To achieve the same result, df.replace
could be used too:
df['DataFrame Column'] = df['DataFrame Column'].replace(np.nan, 0)
Reshape Data: Concatenate
return pd.concat([df1,df2], axis = 0)
pd.concat
can be used to concatenate 2 dataframes horizontally (same rows, new columns) or vertically (same columns, new rows). axis = 0
is for vertical and axis = 1
is for horizontal concatenation. Other than this, pd.merge
, df.append
and df.join
can be used for concatenation.
#Concatenation with pd.merge
result = pd.merge(df, df1, on='Courses', how='outer', suffixes=('_df1', '_df2')).fillna(0)
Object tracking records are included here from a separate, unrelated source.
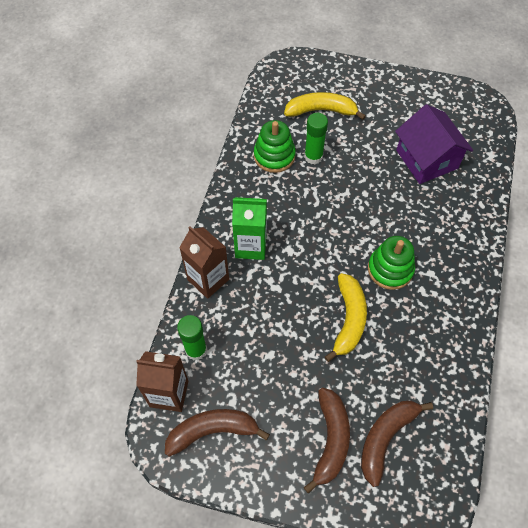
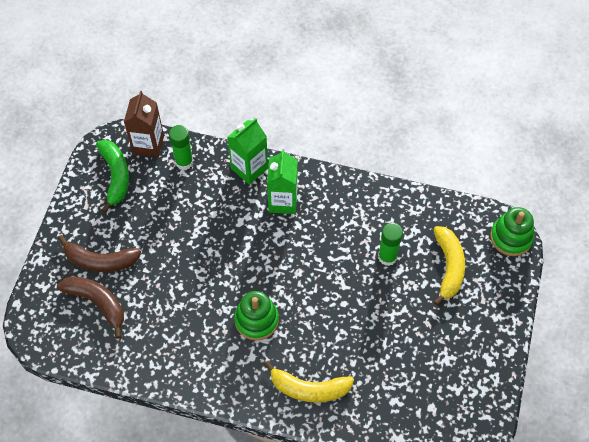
camera: 90 degrees right, 0 degrees up
brown banana [165,409,270,457] -> green banana [96,140,129,213]
brown carton [179,226,229,299] -> green carton [227,118,268,185]
green stacking toy [254,120,296,173] -> green stacking toy moved to [490,207,534,256]
yellow banana [325,273,367,362] -> yellow banana moved to [264,361,354,402]
purple house [395,104,473,184] -> none

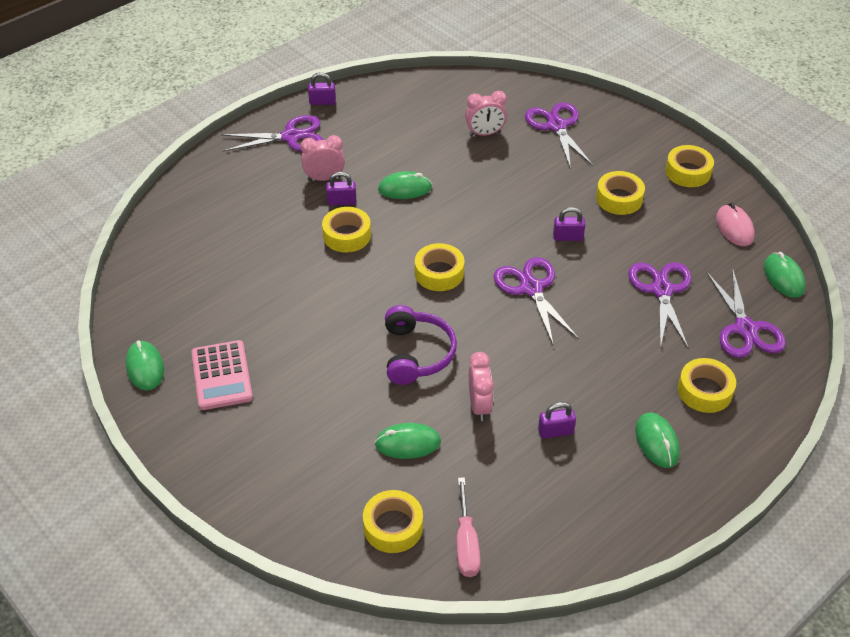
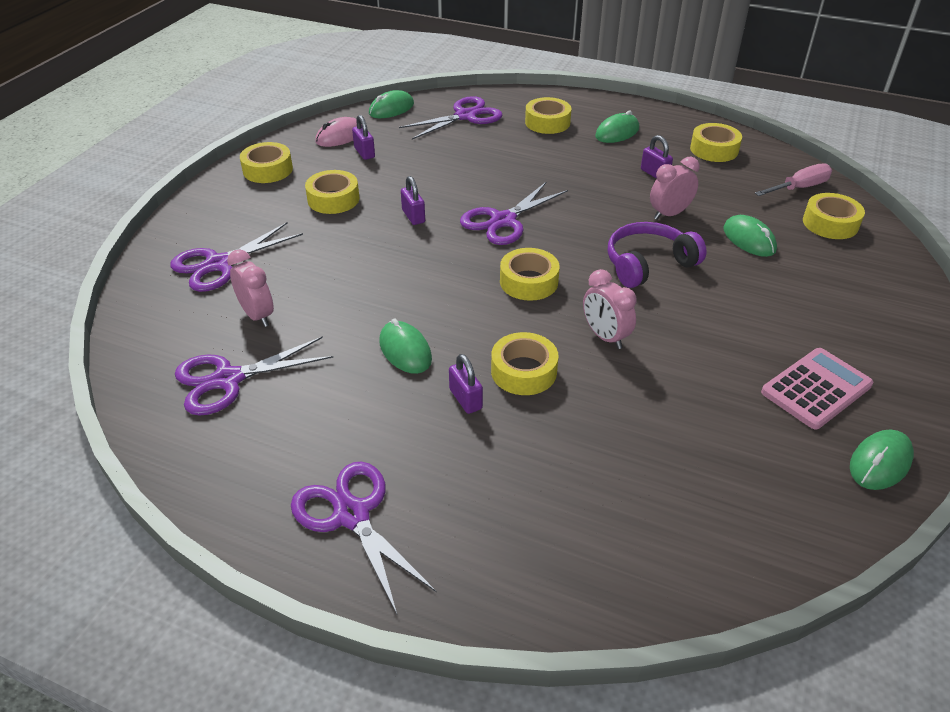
camera: 115 degrees left, 5 degrees down
pink clock [301,135,345,181] -> pink clock moved to [583,269,637,349]
purple padlock [308,72,336,105] -> purple padlock moved to [352,115,375,160]
purple scissors [628,262,692,349] -> purple scissors moved to [175,336,333,416]
none -> yellow tape [690,123,742,162]

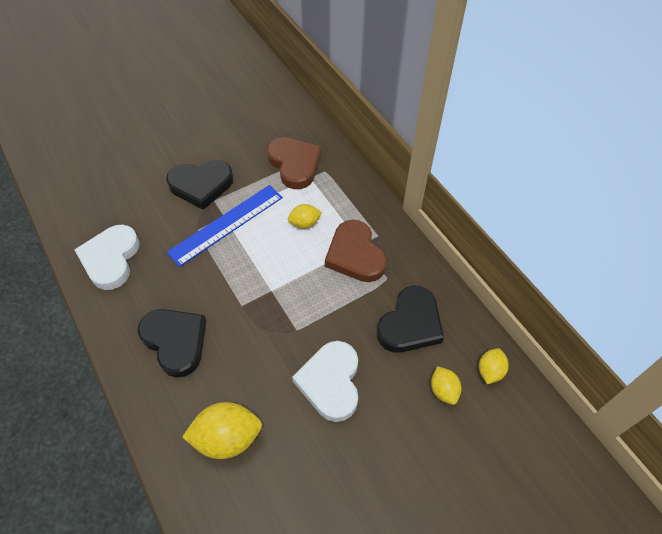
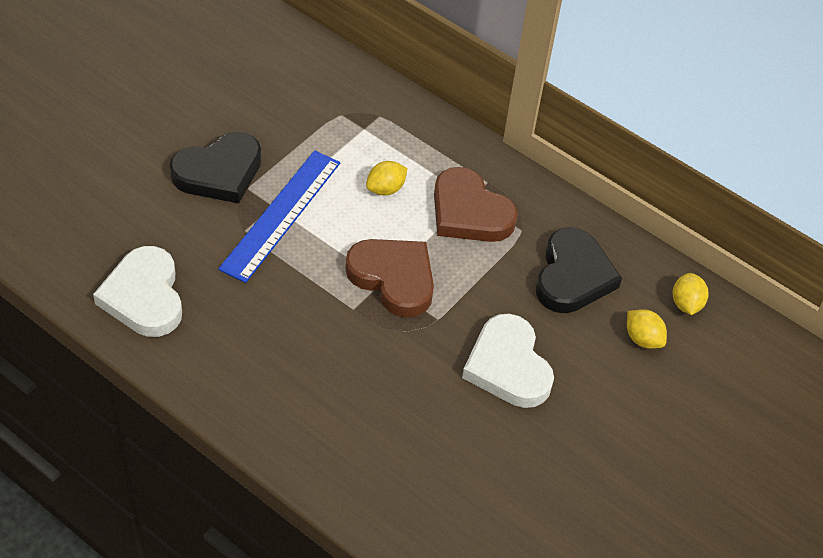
camera: 25 degrees left, 5 degrees down
black heart [138,309,206,378] -> none
yellow lemon [182,402,262,459] -> none
brown heart [267,137,322,189] -> brown heart moved to [345,239,434,318]

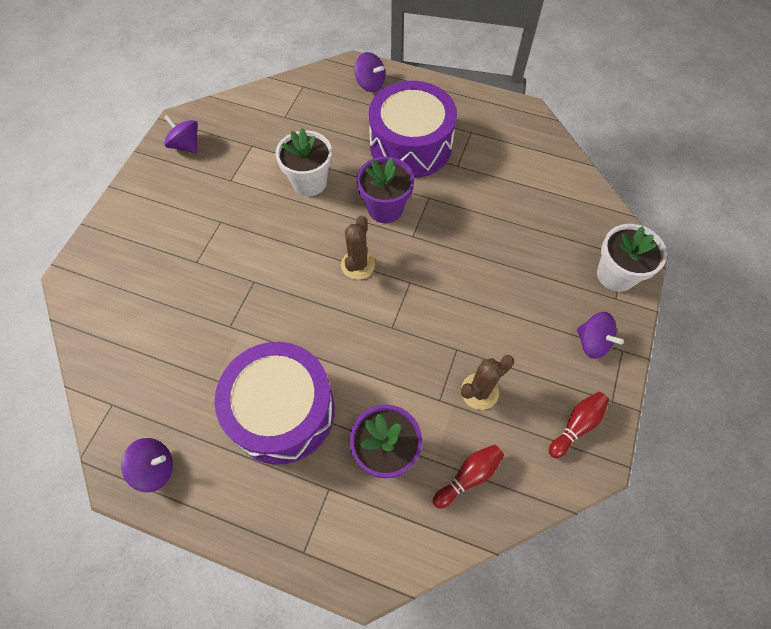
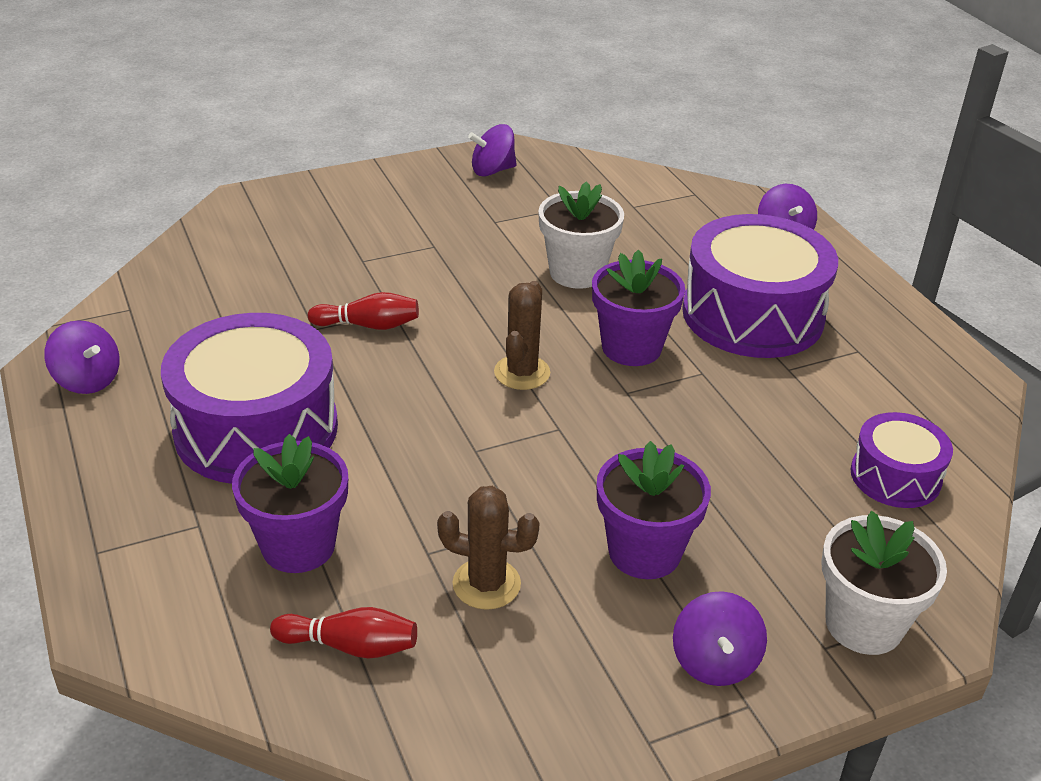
camera: 45 degrees right, 25 degrees down
purple spinning top [164,115,198,153] -> purple spinning top turned 105 degrees counterclockwise [468,124,517,176]
brown cactus [341,216,375,280] -> brown cactus turned 45 degrees counterclockwise [494,281,550,390]
red bowling pin [549,392,609,458] -> red bowling pin moved to [308,292,419,330]
none -> purple flower pot [597,441,711,579]
none -> purple drum [851,412,953,508]

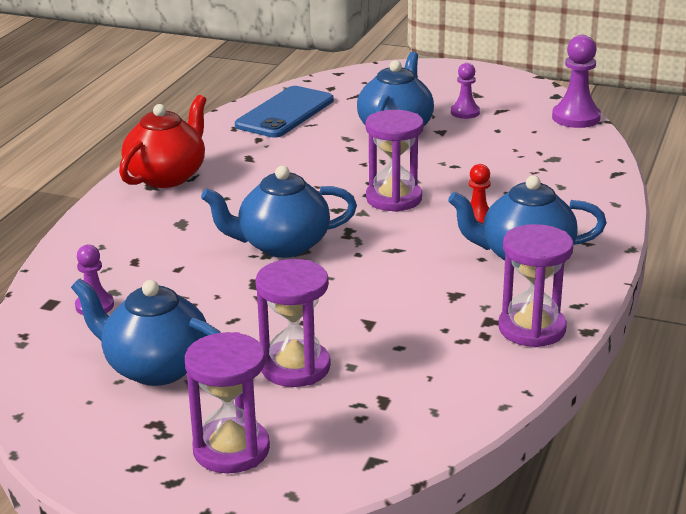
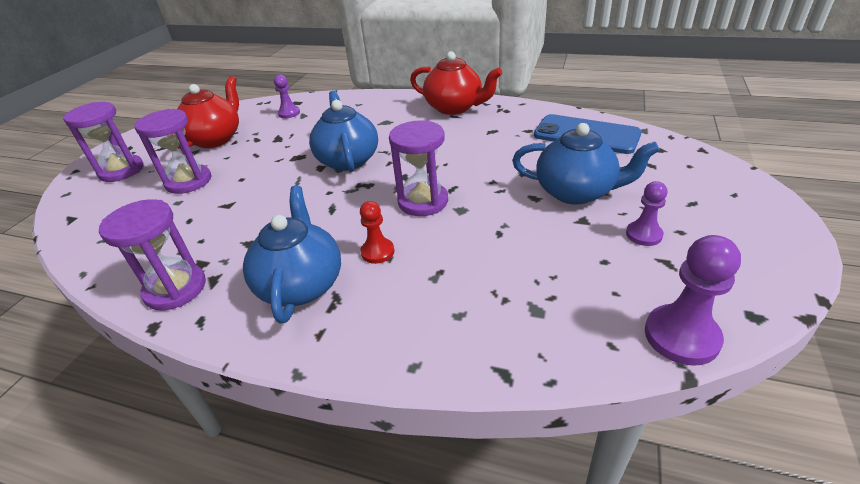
camera: 90 degrees right, 10 degrees up
blue teapot [71,278,221,386] -> red teapot [178,76,239,149]

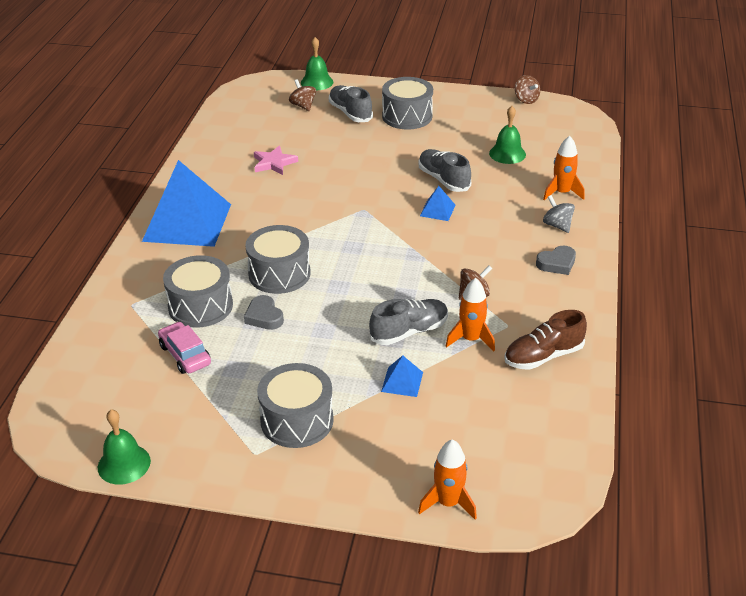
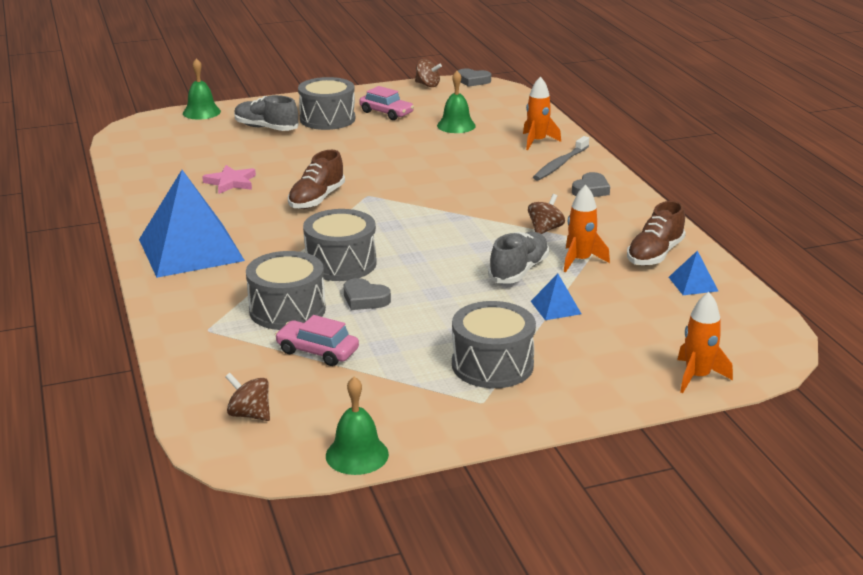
camera: 30 degrees left, 10 degrees down
brown spinning top [289,79,316,111] -> brown spinning top moved to [225,373,270,421]
grey shoe [418,149,471,192] -> none
blue pyramid [420,186,455,221] -> blue pyramid moved to [669,251,718,295]
grey spinning top [543,195,575,233] -> grey toothbrush [533,136,589,180]
none -> brown shoe [288,150,345,209]
none -> pink car [359,86,414,120]
none -> grey heart [458,68,491,87]

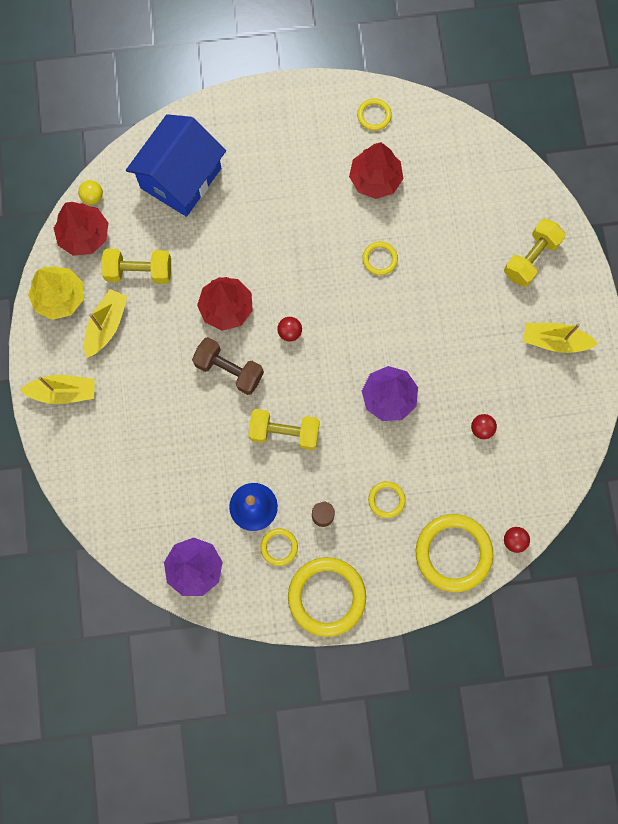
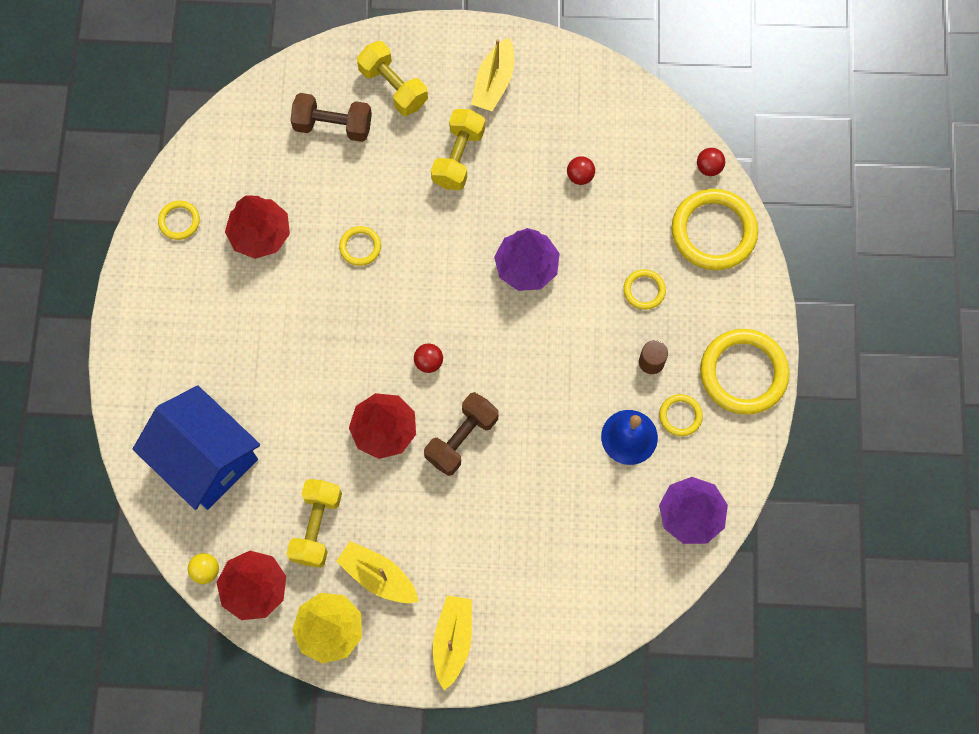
camera: 80 degrees left, 5 degrees down
yellow dumbbell [248,409,320,450] -> yellow dumbbell moved to [431,109,485,190]
none -> brown dumbbell [290,93,372,142]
result['Fee'] = result['Fee_df1'] + result['Fee_df2']
result = result[['Courses', 'Fee']]
#Concatenation with df.join
result = df.join(df1)
#Concatenation with df.append (only vertical concatenation)
result = df.append(df1, ignore_index=True
Reshape Data: Pivot
return weather.pivot(index = 'month', columns = 'city', values = 'temperature')
df.pivot
is used to pivot a dataframe with 3 columns. This function is used to reshape to a simpler, smaller dataframe that the same meaning can be deduced from it. With this function, the index and columns of a dataframe can be set and the new dataframe can be filled with desired values.
Reshape Data: Melt
return pd.melt(report, id_vars=['product'],
value_vars=['quarter_1', 'quarter_2', 'quarter_3', 'quarter_4'],
var_name='quarter', value_name='sales')
pd.melt
reshapes a dataframe to be more computer friendly. In this problem, pd.melt is used to merge values of multiple columns to a single column. The names of the columns are also used as variable names for the values.
Method Chaining
return animals[animals['weight'] > 100].sort_values(['weight'], ascending = False,)[['name']]
Method chaining is a newer approach to data manipulation by allowing for the execution of multiple operations in a single line of code. With method chaining, each operation is chained together using the dot notation.